■ WHAT THE TASK ASKS
All entries are to be printed again exactly, with their images omitted.

Page images and extracted text
+++++

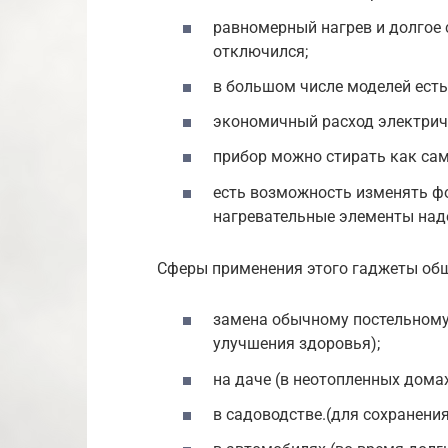
равномерный нагрев и долгое с
отключился;
в большом числе моделей есть
экономичный расход электрич
прибор можно стирать как сам
есть возможность изменять фор
нагревательные элементы над
Сферы применения этого гаджеты об
замена обычному постельному 
улучшения здоровья);
на даче (в неотопленных домах
в садоводстве.(для сохранения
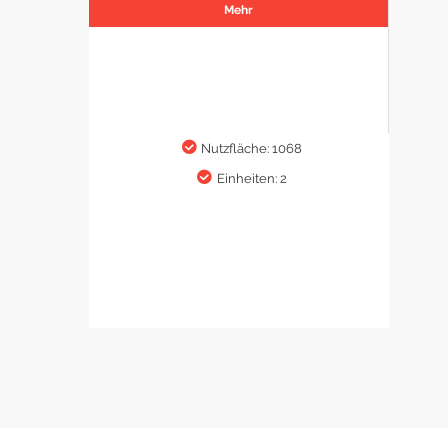
Mehr
Nutzfläche: 1068
Einheiten: 2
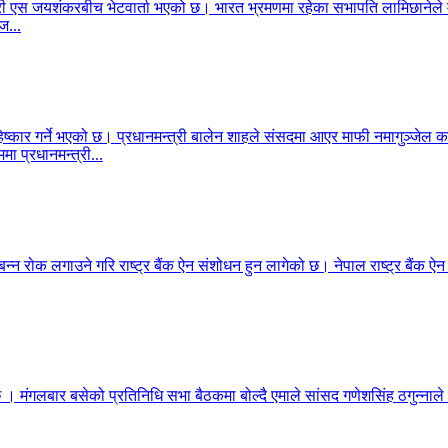
ेशमन्त्री एस जयशंकरबीच भेटवार्ता भएको छ। भारत भ्रमणमा रहेका सभापति लामिछा
ज...
िष्कार गर्ने भएको छ। प्रधानमन्त्री बालेन शाहले संसदमा आएर माफी नमागुञ्जेल
मा प्रधानमन्त्री...
बन्न रोक लगाउने गरि राष्ट्र बैंक ऐन संशोधन हुन लागेको छ। नेपाल राष्ट्र बैंक ऐ
 छ । मंगलबार बसेको प्रतिनिधि सभा बैठकमा बोल्दै एमाले सांसद गणेशसिंह ठगुन्नाले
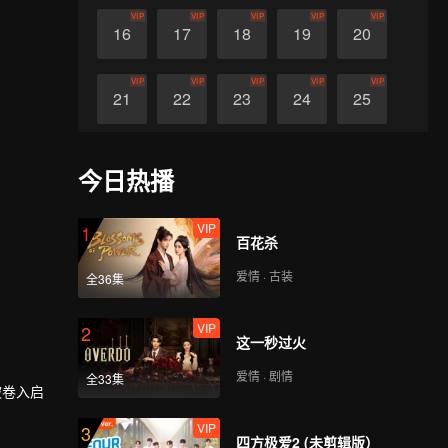
VIP
VIP
VIP
VIP
VIP
16
17
18
19
20
VIP
VIP
VIP
VIP
VIP
21
22
23
24
25
VIP
VIP
VIP
VIP
VIP
26
27
28
29
30
今日热播
VIP
1
百花杀
爱情 · 古装
全36集
VIP
2
这一秒过火
爱情 · 剧情
全33集
被卷入启
VIP
3
渐揭开。
四方极爱2 (未剪辑版）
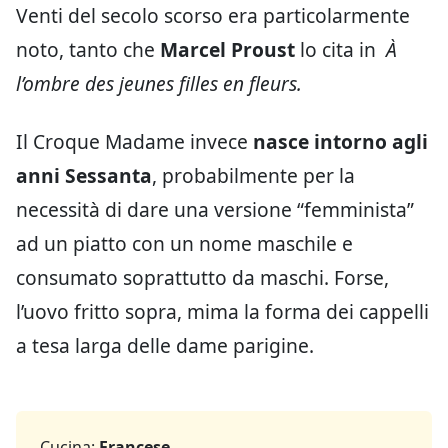
Venti del secolo scorso era particolarmente
noto, tanto che
Marcel Proust
lo cita in
À
l’ombre des jeunes filles en fleurs.
Il Croque Madame invece
nasce intorno agli
anni Sessanta
, probabilmente per la
necessità di dare una versione “femminista”
ad un piatto con un nome maschile e
consumato soprattutto da maschi. Forse,
l’uovo fritto sopra, mima la forma dei cappelli
a tesa larga delle dame parigine.
Cucina:
Francese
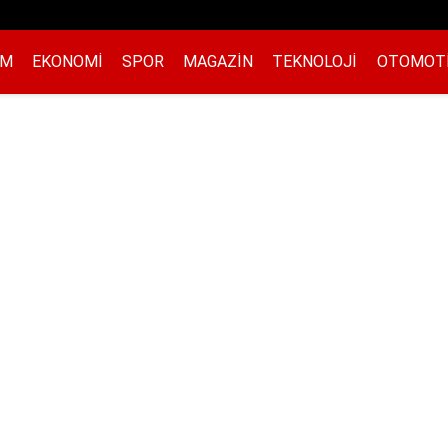
EM
EKONOMI
SPOR
MAGAZIN
TEKNOLOJI
OTOMOT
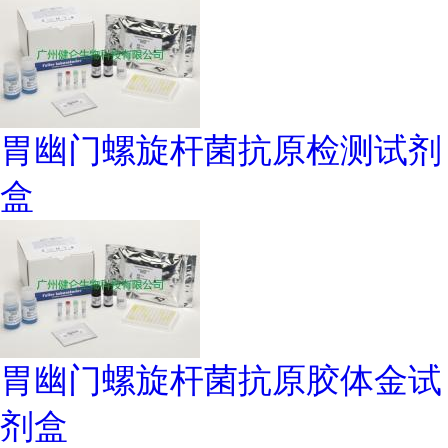
胃幽门螺旋杆菌抗原检测试剂
盒
胃幽门螺旋杆菌抗原胶体金试
剂盒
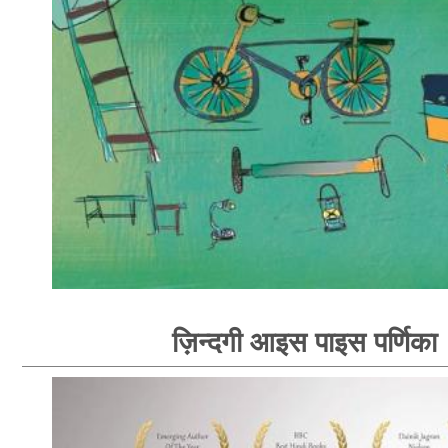
ज़िन्दगी आइस पाइस पर्णिका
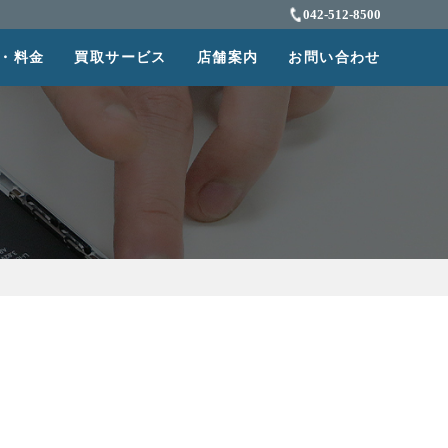
042-512-8500
・料金
買取サービス
店舗案内
お問い合わせ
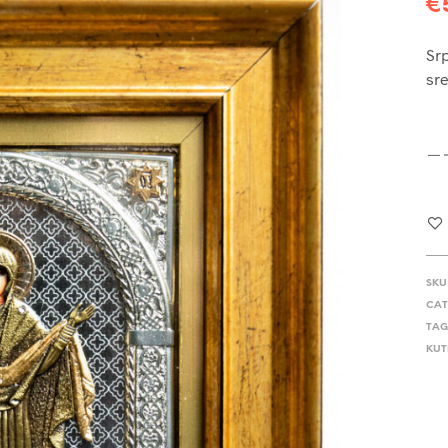
€
Srp
sre
SKU
CAT
TAG
KUTI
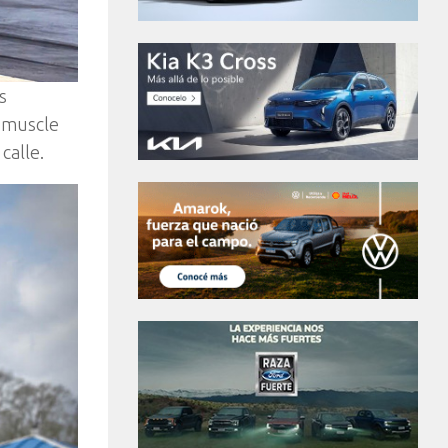
s
l muscle
calle.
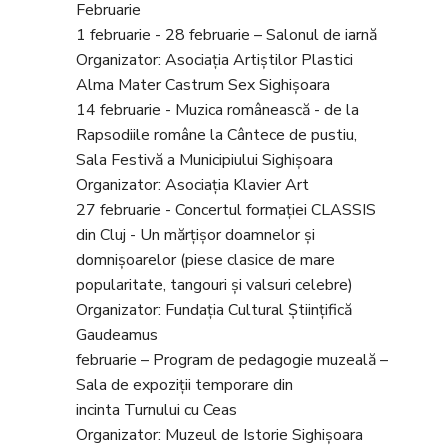
Februarie
1 februarie - 28 februarie – Salonul de iarnă
Organizator: Asociația Artiștilor Plastici
Alma Mater Castrum Sex Sighișoara
14 februarie - Muzica românească - de la
Rapsodiile române la Cântece de pustiu,
Sala Festivă a Municipiului Sighișoara
Organizator: Asociația Klavier Art
27 februarie - Concertul formației CLASSIS
din Cluj - Un mărțișor doamnelor și
domnișoarelor (piese clasice de mare
popularitate, tangouri și valsuri celebre)
Organizator: Fundația Cultural Științifică
Gaudeamus
februarie – Program de pedagogie muzeală –
Sala de expoziții temporare din
incinta Turnului cu Ceas
Organizator: Muzeul de Istorie Sighișoara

+++++

■ ANSWER FOR THIS EXERCISE
равномерный нагрев и долгое с
отключился;
в большом числе моделей есть
экономичный расход электрич
прибор можно стирать как сам
есть возможность изменять фор
нагревательные элементы над
Сферы применения этого гаджеты об
замена обычному постельному 
улучшения здоровья);
на даче (в неотопленных домах
в садоводстве.(для сохранения
Mehr
Nutzfläche: 1068
Einheiten: 2
ेशमन्त्री एस जयशंकरबीच भेटवार्ता भएको छ। भारत भ्रमणमा रहेका सभापति लामिछा
ज...
िष्कार गर्ने भएको छ। प्रधानमन्त्री बालेन शाहले संसदमा आएर माफी नमागुञ्जेल
मा प्रधानमन्त्री...
बन्न रोक लगाउने गरि राष्ट्र बैंक ऐन संशोधन हुन लागेको छ। नेपाल राष्ट्र बैंक ऐ
 छ । मंगलबार बसेको प्रतिनिधि सभा बैठकमा बोल्दै एमाले सांसद गणेशसिंह ठगुन्नाले
VIP
VIP
VIP
VIP
VIP
16
17
18
19
20
VIP
VIP
VIP
VIP
VIP
21
22
23
24
25
VIP
VIP
VIP
VIP
VIP
26
27
28
29
30
今日热播
VIP
1
百花杀
爱情 · 古装
全36集
VIP
2
这一秒过火
爱情 · 剧情
全33集
被卷入启
VIP
3
渐揭开。
四方极爱2 (未剪辑版）
Venti del secolo scorso era particolarmente
noto, tanto che
Marcel Proust
lo cita in
À
l’ombre des jeunes filles en fleurs.
Il Croque Madame invece
nasce intorno agli
anni Sessanta
, probabilmente per la
necessità di dare una versione “femminista”
ad un piatto con un nome maschile e
consumato soprattutto da maschi. Forse,
l’uovo fritto sopra, mima la forma dei cappelli
a tesa larga delle dame parigine.
Cucina:
Francese
EM
EKONOMI
SPOR
MAGAZIN
TEKNOLOJI
OTOMOT
胃幽门螺旋杆菌抗原检测试剂
盒
胃幽门螺旋杆菌抗原胶体金试
剂盒
ज़िन्दगी आइस पाइस पर्णिका
042-512-8500
・料金
買取サービス
店舗案内
お問い合わせ
€
Srp
sre
SKU
CAT
TAG
KUTI
s
l muscle
calle.
Februarie
1 februarie - 28 februarie – Salonul de iarnă
Organizator: Asociația Artiștilor Plastici
Alma Mater Castrum Sex Sighișoara
14 februarie - Muzica românească - de la
Rapsodiile române la Cântece de pustiu,
Sala Festivă a Municipiului Sighișoara
Organizator: Asociația Klavier Art
27 februarie - Concertul formației CLASSIS
din Cluj - Un mărțișor doamnelor și
domnișoarelor (piese clasice de mare
popularitate, tangouri și valsuri celebre)
Organizator: Fundația Cultural Științifică
Gaudeamus
februarie – Program de pedagogie muzeală –
Sala de expoziții temporare din
incinta Turnului cu Ceas
Organizator: Muzeul de Istorie Sighișoara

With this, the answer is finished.